Saturn erscheint in fast allen Longlists für die Literaturpreise im Herbst. Die Romanschriftstellerin und Psychoanalytikerin Sarah Chiche erzählt ihre tragische Geschichte und die ihrer Familie, die sie einst in eine schwere Depression stürzte. Wie in einem Film hält sie Schnappschüsse aus der Kindheit ihres Vaters fest: die 1950er Jahre, Algier, ihr Vater Harry, der mit seinem älteren Bruder Armand aufwächst, und seine wohlhabenden Eltern Louise und Joseph. Die Männer der Familie sind Klinikärzte. Die jüdische Familie gehört nicht zu den französischen Kolonisten, sondern lebte in Algerien, seit sie im 15. Jahrhundert aus Spanien vertrieben worden waren. Ein verschwenderisches Leben bis zum Algerienkrieg, dann Exil in Frankreich, Täter und Opfer der Vergangenheit.

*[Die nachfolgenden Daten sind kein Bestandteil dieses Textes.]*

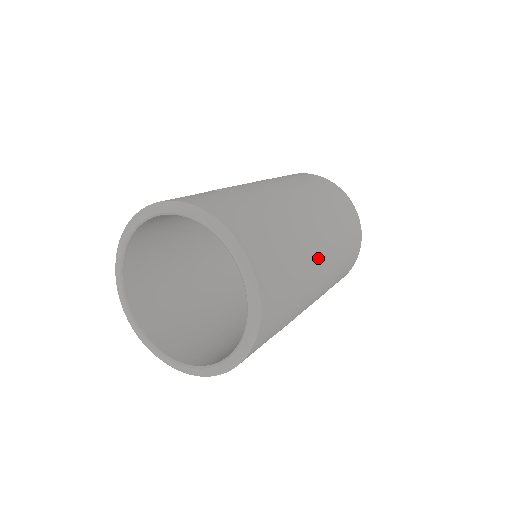
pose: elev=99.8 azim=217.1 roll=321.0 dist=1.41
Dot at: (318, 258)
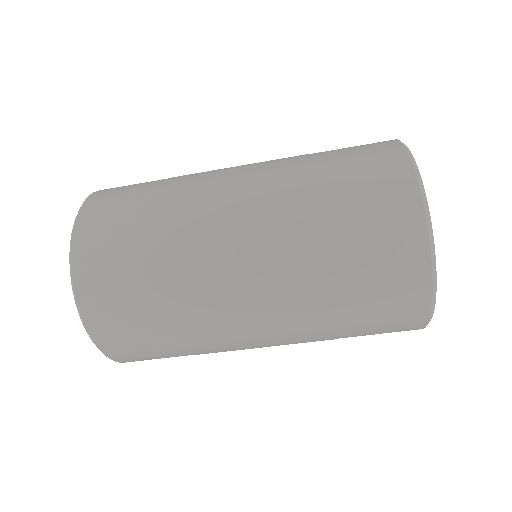
Dot at: (249, 347)
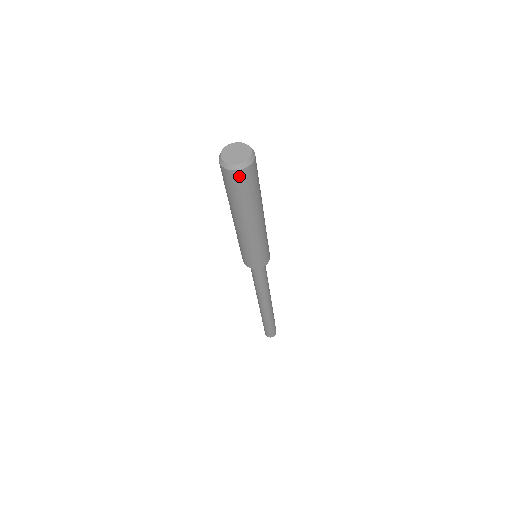
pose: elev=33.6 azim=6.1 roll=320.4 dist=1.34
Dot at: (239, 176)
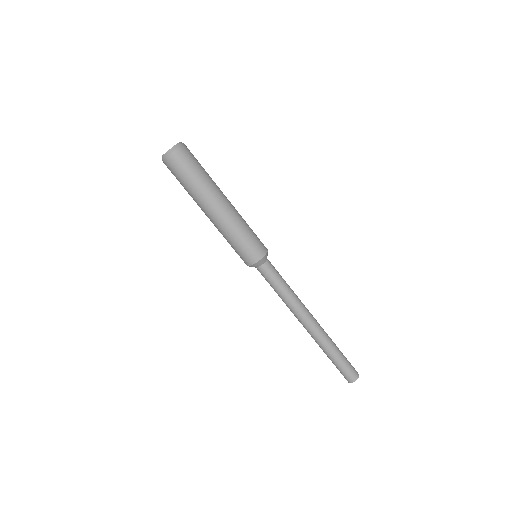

Louise, ses sœurs, sa mère, Joseph, son chauffeur algérien, et plusieurs infirmières se tiennent serrés les uns contre les autres sur le pont d’un ferry, au milieu d’une cohue humaine. Le port, ses quais, ses môles, ses jetées, ses bassins, défile. Une avenue s’enfuit à perte de vue. Le minaret de la mosquée de la pêcherie et les coupoles rose de Notre-Dame d’Afrique scintillent une dernière fois. Primeurs, cireurs, marchand de journaux, pêcheurs, enfants et marins ne sont plus que des fourmis. Bougie, Djidjelli et collo, des confettis. Quelques barques flottent encore autour du paquebot comme des mouches. Puis plus rien. Tache blanche, qui se floute, s’estompe, puis s’efface. La ville s’évanouit. La terre s’évapore. Quelqu’un hurle. Une femme vient de faire un malaise. Joseph se précipite. Je suis médecin, laissez-moi passer. Debout sur le pont avant, appuyée sur la rambarde, Louise fixe la Méditerranée vide de toutes ces épaves fantômes qui la hanteront cinquante ans plus tard – car ainsi voguons-nous disloqués dans la tempête des années, otages de la mer sombre où l’exil des uns n’efface jamais celui des autres, coupables et victimes du passé.
Sarah Chiche, Saturne
Louise, ihre Schwestern, ihre Mutter, Joseph, ihr algerischer Fahrer und mehrere Krankenschwestern stehen dicht beieinander auf dem Deck einer Fähre inmitten einer Menschenmenge. Der Hafen zieht vorbei mit seinen Kais, Molen, Stegen, Anlegestellen und Becken. Eine Allee verläuft so weit das Auge reicht. Das Minarett der Moschee der Fischer und die rosa Kuppeln von Notre-Dame d’Afrique funkeln ein letztes Mal. Gemüsehändler, Schuhputzer, Zeitungshändler, Fischer, Kinder und Seeleute sind nichts als Ameisen. Kerze, Djidjelli und Kollo, Konfetti. Einige Boote schwimmen immer noch wie Fliegen um das Linienschiff herum. Dann nichts mehr. Weißer Fleck, der verschwimmt, verblasst, dann erlischt. Die Stadt entschwindet. Die Erde verflüchtigt sich. Jemand schreit. Eine Frau ist gerade ohnmächtig geworden. Josef eilt dazu. Ich bin Arzt, lassen Sie mich vorbei. Auf dem Vordeck stehend, an die Reling gelehnt, blickt Louise auf das Mittelmeer, leer von all den geisterhaften Wracks, die sie fünfzig Jahre später heimsuchen werden – denn so segeln wir zerrissen im Sturm der Jahre, Geiseln des dunklen Meeres, wo das Exil der einen das der anderen nie auslöscht, Täter und Opfer der Vergangenheit.